TASK — Use the entries below and reproduce exactly the lines from the one containing "staining of human" down to the one containing "malignant melanoma stained", both of them included.
+++
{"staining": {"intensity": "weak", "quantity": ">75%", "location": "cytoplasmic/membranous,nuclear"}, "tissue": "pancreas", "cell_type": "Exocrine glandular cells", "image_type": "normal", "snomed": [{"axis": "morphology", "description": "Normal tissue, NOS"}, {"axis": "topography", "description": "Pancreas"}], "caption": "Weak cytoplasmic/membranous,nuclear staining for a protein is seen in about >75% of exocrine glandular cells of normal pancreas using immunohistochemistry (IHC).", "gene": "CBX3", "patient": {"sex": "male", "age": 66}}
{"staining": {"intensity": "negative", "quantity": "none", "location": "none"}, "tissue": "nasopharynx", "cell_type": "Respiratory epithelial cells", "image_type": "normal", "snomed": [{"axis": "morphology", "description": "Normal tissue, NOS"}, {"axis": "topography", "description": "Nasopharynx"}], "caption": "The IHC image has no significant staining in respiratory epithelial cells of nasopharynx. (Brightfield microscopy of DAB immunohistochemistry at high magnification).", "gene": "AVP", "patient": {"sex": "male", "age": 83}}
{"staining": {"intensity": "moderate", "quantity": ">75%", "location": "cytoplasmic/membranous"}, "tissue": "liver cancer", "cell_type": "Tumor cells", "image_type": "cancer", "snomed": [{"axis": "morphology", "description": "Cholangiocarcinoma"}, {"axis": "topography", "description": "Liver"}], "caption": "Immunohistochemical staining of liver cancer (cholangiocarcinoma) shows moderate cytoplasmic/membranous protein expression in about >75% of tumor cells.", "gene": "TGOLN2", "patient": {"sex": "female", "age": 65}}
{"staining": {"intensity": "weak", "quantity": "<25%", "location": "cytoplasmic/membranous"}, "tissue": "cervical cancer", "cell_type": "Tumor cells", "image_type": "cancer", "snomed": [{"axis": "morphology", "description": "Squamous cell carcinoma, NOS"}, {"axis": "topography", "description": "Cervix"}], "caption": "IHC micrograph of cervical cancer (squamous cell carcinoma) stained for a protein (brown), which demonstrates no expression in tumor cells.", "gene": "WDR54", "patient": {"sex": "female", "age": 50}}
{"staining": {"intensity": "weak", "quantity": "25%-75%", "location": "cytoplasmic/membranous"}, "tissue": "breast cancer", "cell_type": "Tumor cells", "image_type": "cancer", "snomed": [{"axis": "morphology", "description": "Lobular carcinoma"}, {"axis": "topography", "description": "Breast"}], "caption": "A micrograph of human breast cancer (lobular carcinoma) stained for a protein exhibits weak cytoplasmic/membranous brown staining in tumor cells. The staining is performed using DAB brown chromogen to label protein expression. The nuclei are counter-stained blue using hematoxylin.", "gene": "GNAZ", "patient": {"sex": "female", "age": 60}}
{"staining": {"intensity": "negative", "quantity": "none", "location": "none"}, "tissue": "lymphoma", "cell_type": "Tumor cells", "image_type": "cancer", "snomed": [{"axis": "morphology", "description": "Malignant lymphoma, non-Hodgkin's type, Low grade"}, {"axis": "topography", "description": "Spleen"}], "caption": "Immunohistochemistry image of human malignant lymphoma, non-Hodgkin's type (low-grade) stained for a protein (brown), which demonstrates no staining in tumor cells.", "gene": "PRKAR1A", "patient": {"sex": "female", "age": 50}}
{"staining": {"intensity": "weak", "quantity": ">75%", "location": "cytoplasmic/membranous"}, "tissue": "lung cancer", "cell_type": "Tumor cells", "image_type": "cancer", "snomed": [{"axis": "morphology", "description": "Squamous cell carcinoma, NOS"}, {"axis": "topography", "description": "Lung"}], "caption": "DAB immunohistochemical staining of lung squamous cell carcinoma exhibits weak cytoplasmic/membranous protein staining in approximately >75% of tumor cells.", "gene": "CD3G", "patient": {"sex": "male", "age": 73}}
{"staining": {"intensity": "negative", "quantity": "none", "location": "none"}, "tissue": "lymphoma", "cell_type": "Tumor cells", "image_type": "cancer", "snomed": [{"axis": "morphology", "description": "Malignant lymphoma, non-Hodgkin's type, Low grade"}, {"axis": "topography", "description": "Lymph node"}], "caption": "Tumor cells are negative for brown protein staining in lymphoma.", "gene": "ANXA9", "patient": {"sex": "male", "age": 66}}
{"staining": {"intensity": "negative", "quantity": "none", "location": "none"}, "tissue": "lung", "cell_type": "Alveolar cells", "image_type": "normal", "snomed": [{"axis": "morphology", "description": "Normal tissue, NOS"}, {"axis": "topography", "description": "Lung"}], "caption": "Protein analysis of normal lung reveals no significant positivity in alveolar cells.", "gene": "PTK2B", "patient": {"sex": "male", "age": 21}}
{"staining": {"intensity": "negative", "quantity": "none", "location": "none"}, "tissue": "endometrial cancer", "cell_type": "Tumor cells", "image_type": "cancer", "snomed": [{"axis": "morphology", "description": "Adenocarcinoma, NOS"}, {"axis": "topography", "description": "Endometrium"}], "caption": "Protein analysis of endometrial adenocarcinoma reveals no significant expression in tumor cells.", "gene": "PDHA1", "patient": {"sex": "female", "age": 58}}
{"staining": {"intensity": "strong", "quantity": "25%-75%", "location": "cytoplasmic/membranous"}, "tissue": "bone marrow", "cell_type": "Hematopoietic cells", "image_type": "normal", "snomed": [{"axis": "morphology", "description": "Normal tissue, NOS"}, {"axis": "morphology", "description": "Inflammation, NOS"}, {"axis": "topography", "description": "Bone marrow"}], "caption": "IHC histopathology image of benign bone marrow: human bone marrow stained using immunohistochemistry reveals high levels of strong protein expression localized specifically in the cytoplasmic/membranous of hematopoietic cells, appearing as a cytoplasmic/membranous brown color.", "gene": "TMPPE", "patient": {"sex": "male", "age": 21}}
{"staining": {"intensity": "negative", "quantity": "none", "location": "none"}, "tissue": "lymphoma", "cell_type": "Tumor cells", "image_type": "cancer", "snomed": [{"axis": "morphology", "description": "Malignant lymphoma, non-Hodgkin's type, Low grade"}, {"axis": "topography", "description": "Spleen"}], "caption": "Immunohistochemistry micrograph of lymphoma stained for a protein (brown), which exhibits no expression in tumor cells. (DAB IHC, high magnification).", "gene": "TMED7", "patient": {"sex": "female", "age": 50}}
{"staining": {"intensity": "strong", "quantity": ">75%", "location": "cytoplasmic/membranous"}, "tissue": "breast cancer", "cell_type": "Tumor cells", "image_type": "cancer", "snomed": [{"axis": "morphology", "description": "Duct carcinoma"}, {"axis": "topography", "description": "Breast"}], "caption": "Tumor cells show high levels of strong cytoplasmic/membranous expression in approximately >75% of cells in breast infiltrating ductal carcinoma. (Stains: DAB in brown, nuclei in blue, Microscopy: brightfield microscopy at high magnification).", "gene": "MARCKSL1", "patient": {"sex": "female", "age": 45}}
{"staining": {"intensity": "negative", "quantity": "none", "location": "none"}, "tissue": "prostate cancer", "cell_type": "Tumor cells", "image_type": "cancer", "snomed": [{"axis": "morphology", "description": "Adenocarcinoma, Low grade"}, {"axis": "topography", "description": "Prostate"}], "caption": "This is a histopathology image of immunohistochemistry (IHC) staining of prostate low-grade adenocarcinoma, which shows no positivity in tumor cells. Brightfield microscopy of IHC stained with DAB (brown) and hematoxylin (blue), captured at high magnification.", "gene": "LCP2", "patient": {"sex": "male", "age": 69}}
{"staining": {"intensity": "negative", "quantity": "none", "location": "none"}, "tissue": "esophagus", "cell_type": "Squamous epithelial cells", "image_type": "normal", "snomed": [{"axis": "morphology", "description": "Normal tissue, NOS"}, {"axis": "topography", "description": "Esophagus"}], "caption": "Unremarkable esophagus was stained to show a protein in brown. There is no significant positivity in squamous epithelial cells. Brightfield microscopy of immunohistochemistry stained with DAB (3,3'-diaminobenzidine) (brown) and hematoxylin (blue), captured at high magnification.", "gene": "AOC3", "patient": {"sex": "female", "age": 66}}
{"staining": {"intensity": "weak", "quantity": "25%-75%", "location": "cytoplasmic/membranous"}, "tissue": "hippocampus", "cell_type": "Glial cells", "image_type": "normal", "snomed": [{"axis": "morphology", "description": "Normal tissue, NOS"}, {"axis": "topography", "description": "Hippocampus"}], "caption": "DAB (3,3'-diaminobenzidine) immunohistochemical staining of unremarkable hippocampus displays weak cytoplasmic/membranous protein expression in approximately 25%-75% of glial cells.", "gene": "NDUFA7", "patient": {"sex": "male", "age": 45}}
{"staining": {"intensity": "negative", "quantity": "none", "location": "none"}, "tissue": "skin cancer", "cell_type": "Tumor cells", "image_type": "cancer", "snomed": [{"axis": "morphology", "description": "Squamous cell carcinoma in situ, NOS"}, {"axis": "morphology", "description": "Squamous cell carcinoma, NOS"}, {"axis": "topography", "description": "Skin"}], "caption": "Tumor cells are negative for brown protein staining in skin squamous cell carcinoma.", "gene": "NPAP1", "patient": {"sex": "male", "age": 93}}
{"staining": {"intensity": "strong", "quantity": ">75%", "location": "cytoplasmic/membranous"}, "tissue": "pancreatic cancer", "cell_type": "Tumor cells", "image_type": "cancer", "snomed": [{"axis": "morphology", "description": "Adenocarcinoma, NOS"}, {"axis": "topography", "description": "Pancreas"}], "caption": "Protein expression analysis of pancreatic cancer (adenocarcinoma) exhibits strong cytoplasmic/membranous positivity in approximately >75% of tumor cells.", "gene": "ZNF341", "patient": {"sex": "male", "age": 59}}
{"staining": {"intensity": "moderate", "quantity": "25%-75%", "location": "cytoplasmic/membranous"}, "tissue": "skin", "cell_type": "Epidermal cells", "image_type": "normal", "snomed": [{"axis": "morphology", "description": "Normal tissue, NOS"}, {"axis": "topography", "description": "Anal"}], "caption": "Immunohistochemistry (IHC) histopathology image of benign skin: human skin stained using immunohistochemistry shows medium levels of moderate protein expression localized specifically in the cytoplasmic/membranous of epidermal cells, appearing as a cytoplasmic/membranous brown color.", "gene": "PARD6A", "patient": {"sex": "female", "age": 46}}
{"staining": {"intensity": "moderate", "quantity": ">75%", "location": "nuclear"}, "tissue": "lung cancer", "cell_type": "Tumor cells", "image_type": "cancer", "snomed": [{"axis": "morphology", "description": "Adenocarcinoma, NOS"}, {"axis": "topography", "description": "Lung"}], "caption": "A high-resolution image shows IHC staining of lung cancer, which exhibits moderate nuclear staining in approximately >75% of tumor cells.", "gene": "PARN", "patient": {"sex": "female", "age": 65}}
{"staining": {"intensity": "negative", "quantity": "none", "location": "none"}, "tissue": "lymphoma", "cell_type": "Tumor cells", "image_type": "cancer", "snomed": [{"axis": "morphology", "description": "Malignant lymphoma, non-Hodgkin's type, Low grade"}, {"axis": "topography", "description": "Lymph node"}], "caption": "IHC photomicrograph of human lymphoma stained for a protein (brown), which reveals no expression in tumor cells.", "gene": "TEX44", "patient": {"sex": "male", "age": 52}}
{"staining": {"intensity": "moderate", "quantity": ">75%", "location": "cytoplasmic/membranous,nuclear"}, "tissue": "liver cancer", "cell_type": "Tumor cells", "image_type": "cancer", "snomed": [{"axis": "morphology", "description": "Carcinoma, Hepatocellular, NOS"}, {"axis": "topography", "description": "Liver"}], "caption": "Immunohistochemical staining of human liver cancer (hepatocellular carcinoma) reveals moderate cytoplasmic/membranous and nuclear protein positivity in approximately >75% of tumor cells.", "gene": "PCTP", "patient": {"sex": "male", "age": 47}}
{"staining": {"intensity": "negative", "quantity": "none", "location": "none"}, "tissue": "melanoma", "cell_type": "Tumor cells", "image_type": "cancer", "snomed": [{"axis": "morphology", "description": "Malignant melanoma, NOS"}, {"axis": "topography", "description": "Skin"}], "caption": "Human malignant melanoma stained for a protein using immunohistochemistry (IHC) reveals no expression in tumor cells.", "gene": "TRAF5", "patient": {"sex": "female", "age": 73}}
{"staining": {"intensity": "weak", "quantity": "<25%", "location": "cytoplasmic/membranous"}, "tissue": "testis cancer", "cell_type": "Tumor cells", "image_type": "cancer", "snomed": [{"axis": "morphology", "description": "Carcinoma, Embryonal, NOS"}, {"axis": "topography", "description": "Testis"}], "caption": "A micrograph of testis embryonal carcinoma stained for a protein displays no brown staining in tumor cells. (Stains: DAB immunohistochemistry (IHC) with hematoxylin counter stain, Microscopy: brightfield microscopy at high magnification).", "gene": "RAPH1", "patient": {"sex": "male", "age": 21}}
+++
ANSWER TO THE EXERCISE —
{"staining": {"intensity": "moderate", "quantity": ">75%", "location": "cytoplasmic/membranous,nuclear"}, "tissue": "liver cancer", "cell_type": "Tumor cells", "image_type": "cancer", "snomed": [{"axis": "morphology", "description": "Carcinoma, Hepatocellular, NOS"}, {"axis": "topography", "description": "Liver"}], "caption": "Immunohistochemical staining of human liver cancer (hepatocellular carcinoma) reveals moderate cytoplasmic/membranous and nuclear protein positivity in approximately >75% of tumor cells.", "gene": "PCTP", "patient": {"sex": "male", "age": 47}}
{"staining": {"intensity": "negative", "quantity": "none", "location": "none"}, "tissue": "melanoma", "cell_type": "Tumor cells", "image_type": "cancer", "snomed": [{"axis": "morphology", "description": "Malignant melanoma, NOS"}, {"axis": "topography", "description": "Skin"}], "caption": "Human malignant melanoma stained for a protein using immunohistochemistry (IHC) reveals no expression in tumor cells.", "gene": "TRAF5", "patient": {"sex": "female", "age": 73}}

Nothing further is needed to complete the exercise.